I guess this means that comprehensions are okay to use in functions, but would always slow down scripts, since scripts get compiled every time they run.

The compilation time doesn’t scale with N though:

julia> @time Dict{Symbol,Any}((Symbol(:a,i) => fill(float(i), 10) for i = 1:5_000_000));
  7.885567 seconds (35.03 M allocations: 2.072 GiB, 7.24% gc time, 0.22% compilation time)

julia> @time begin
                 p = Dict{Symbol,Any}()
                 for i = 1:5_000_000
                    p[Symbol(:a,i)] = fill(float(i), 10)
                 end
              end;
  7.877991 seconds (35.00 M allocations: 2.200 GiB)

So I would say you’re fine using a comprehension in practice. It’s unlikely you’ll have hundreds of these in your top-level script?

My hunch is that the reason that this particular for loop doesn’t require compilation is that the operations (looping over a range, assigning to a Dict{Symbol,Any}, fill(::Float64, ::Int) etc.) are all already compiled into the Base sysimage.
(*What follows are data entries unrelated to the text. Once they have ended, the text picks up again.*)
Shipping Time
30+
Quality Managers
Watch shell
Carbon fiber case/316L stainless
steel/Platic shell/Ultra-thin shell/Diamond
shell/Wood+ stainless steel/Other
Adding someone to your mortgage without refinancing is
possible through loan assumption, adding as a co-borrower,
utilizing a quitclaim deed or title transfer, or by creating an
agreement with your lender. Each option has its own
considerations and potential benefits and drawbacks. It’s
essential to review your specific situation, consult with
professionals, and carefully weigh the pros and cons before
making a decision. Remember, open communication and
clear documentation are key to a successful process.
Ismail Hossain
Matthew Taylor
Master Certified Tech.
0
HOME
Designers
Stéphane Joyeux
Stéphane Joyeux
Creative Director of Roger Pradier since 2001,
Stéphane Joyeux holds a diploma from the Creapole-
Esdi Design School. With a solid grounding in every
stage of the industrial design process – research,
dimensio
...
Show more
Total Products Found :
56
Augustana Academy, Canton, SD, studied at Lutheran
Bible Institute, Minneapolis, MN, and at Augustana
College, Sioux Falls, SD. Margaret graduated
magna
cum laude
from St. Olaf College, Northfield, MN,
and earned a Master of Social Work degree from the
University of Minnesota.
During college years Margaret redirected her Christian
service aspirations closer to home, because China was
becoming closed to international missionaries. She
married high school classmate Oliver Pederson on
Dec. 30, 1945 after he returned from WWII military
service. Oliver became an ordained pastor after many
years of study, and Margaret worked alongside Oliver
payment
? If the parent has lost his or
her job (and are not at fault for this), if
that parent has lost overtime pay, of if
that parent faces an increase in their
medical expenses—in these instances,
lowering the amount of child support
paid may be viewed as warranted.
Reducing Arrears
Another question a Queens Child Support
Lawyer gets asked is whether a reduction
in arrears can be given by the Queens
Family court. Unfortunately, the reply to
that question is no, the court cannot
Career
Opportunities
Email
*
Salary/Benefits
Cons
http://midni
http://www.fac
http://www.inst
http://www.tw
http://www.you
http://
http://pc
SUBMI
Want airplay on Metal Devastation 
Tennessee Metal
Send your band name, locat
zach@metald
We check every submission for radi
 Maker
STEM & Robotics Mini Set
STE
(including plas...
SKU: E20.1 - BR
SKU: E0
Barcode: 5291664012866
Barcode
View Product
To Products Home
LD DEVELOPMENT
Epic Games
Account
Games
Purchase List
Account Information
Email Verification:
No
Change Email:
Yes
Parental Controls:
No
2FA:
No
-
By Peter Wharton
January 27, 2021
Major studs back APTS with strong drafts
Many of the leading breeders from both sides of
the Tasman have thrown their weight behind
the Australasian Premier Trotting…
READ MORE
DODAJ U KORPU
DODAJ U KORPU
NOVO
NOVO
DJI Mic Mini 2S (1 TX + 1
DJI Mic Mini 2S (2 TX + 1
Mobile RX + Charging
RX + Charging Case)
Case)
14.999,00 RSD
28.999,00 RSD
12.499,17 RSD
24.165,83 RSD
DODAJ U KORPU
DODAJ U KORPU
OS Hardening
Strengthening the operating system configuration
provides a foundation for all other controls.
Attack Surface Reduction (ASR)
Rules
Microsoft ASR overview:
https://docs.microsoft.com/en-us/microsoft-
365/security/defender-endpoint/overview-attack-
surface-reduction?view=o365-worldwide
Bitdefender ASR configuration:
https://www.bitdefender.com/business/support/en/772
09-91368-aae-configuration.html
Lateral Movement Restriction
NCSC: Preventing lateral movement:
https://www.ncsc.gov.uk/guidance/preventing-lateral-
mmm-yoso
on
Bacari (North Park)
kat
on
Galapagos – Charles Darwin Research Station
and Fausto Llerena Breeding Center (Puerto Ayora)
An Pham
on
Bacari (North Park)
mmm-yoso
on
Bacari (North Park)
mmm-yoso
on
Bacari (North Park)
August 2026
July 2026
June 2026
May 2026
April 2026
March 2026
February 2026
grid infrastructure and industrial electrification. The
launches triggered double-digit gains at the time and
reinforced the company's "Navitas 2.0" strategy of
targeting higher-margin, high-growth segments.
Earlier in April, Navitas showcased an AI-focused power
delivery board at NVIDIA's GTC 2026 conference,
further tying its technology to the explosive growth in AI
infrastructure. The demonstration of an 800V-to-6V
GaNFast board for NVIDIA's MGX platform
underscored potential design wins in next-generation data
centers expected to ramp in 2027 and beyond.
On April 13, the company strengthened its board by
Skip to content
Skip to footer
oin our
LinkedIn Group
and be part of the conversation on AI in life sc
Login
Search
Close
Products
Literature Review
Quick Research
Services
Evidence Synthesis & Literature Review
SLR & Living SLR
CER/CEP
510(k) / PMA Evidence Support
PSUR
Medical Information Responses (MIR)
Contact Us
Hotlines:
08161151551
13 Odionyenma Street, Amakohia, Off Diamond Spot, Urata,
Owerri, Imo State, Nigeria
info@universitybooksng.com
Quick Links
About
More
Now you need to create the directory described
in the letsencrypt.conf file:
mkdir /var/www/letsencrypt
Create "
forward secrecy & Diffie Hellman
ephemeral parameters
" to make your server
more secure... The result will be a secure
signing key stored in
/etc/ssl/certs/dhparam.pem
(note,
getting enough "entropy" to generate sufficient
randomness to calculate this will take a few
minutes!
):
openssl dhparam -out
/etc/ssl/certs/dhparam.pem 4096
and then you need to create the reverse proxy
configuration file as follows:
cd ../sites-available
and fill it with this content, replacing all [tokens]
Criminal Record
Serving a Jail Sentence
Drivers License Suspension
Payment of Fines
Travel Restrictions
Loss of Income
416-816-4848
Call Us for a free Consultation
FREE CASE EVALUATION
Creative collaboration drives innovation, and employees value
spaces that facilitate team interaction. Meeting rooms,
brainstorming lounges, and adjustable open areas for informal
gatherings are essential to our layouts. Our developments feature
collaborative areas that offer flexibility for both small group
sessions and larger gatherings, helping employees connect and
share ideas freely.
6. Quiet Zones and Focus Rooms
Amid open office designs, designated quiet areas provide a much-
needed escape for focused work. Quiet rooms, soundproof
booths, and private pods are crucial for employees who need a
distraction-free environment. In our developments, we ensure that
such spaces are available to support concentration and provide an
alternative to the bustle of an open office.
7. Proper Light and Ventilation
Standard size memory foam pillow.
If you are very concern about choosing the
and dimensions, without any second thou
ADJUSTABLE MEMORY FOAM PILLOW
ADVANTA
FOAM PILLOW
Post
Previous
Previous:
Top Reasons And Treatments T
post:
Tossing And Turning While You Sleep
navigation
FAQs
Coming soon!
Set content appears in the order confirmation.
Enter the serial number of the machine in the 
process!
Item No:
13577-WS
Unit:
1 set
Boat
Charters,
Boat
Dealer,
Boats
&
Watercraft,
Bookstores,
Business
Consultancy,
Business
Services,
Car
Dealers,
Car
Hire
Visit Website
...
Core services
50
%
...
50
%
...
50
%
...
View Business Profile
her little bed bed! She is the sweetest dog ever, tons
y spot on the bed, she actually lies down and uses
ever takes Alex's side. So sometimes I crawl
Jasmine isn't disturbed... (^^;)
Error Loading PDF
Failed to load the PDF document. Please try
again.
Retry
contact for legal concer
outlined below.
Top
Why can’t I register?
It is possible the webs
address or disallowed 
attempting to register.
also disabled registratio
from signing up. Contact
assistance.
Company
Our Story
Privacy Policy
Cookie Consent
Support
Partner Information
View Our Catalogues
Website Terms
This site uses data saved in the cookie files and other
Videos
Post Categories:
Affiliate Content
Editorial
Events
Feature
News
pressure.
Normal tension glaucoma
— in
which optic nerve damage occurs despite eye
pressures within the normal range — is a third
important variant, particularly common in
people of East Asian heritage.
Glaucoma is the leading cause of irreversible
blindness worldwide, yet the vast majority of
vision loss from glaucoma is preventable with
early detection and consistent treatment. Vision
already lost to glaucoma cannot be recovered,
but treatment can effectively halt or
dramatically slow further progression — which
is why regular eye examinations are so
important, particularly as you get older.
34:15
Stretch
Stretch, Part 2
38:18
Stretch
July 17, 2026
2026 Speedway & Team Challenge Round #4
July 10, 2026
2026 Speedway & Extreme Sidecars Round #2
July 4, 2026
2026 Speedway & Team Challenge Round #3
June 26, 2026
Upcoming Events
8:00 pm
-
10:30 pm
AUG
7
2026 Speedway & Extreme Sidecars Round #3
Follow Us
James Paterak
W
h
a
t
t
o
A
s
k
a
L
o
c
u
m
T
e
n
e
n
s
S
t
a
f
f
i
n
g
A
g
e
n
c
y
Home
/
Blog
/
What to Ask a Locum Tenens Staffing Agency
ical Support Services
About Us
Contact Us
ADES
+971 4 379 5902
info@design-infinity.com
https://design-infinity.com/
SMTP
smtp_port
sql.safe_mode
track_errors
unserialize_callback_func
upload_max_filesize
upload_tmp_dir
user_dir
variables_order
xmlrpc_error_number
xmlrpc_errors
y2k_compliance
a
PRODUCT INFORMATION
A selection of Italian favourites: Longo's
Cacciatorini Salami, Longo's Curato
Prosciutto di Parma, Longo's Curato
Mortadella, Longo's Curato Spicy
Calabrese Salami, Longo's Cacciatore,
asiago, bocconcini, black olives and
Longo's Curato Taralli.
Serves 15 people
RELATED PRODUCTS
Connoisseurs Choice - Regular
$ julia --sysimage-native-code=no
julia> @time begin
                 p = Dict{Symbol,Any}()
                 for i = 1:500
                    p[Symbol(:a,i)] = fill(float(i), 10)
                 end
              end;
  0.030967 seconds (4.89 k allocations: 307.391 KiB, 98.49% compilation time)

At the same time, the comprehension can’t be cached, because it constructs a unique iterator for each call, each of which have their own unique anonymous function that needs to be compiled:

julia> itr = (Symbol(:a,i) => fill(float(i), 10) for i = 1:500)
Base.Generator{UnitRange{Int64}, var"#3#4"}(var"#3#4"(), 1:500)

julia> itr = (Symbol(:a,i) => fill(float(i), 10) for i = 1:500)
Base.Generator{UnitRange{Int64}, var"#5#6"}(var"#5#6"(), 1:500)

Note var"#3#4" and var"#5#6".

4 Likes

Ok, that makes sense, I get it now. Thanks for sharing this insight @mortenpi!